Войдя в горницу, он спокойно выдержал взгляд матери и сел напротив. Она положила на стол большую черную книгу с золоченым крестом на обложке, сплела пальцы под подбородком и спросила:
– Зачем ты вчера увез Адальберта? Кто на него напал? Ты понимаешь, что натворил?
– Понимаю, матушка. – Святослав взял в руки книгу, качнул на ладони и подивился: – Тяжелая. Будто каменная.
– Смысла много вложено, – пояснила Ольга, наблюдая за ним прищуренными глазами. – Для чего ты разгромил посольство, сын?
– Чтобы впредь держались от меня подальше.
– Епископ ко мне приехал, а не к тебе.
– Больше не приедет, – сказал на это Святослав, усмехаясь.
– Значит, таков твой замысел был? – поджала губы Ольга. – Ты нарочно на прием напросился?
– Нарочно.
– Задумал меня с христианской церковью рассорить?
– Верно, – подтвердил Святослав.
– А вот я сейчас велю тебя схватить и в темницу бросить, – произнесла Ольга с горечью и злостью в голосе. – Ты хуже врага со мной обошелся, теперь мой черед. Лишу тебя всего, что дала. Дружину заберу, терем, а самого подальше отошлю. Да вот хотя бы в Новгород.
– Не отошлешь, – возразил Святослав. – И в темницу не отправишь. Кто тебя послушает? Дружина мне подчинена.
Ольга медленно встала, дрожа от гнева.
– Я свою дружину за тобой пришлю, тогда поглядим.
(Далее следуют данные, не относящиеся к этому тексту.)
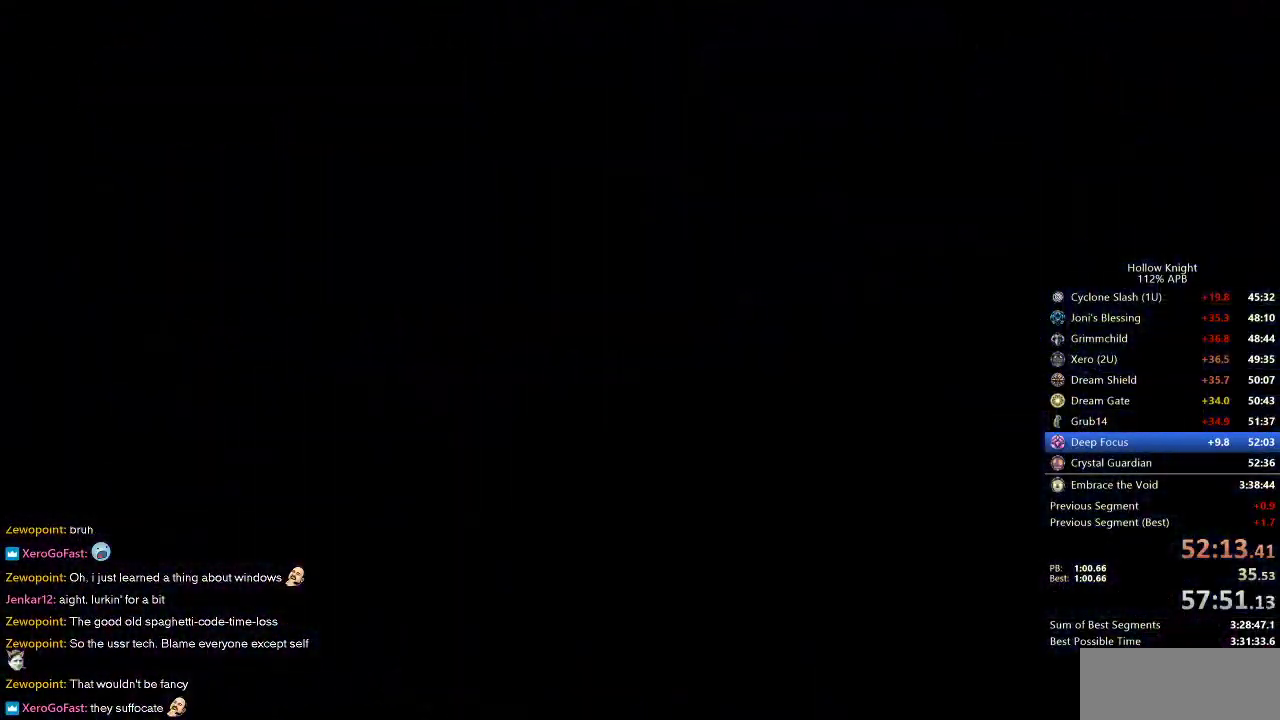
{"keys": ["right"], "events": []}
– Нет больше твоей дружины, матушка.
– Что? Что ты сказал, щенок?
– Коли я щенок, то меня сука родила, – парировал Святослав, смело глядя в глаза матери. – Все дружины мне отходят. Недовольны воины твоими крестами, обижаются, что веру их предков попирают. Я пообещал им сжечь кресты и прогнать попов, что поналетели сюда, как вороны. Жрецы и воеводы заодно, и все меня князем признали. Кончена твоя власть, матушка.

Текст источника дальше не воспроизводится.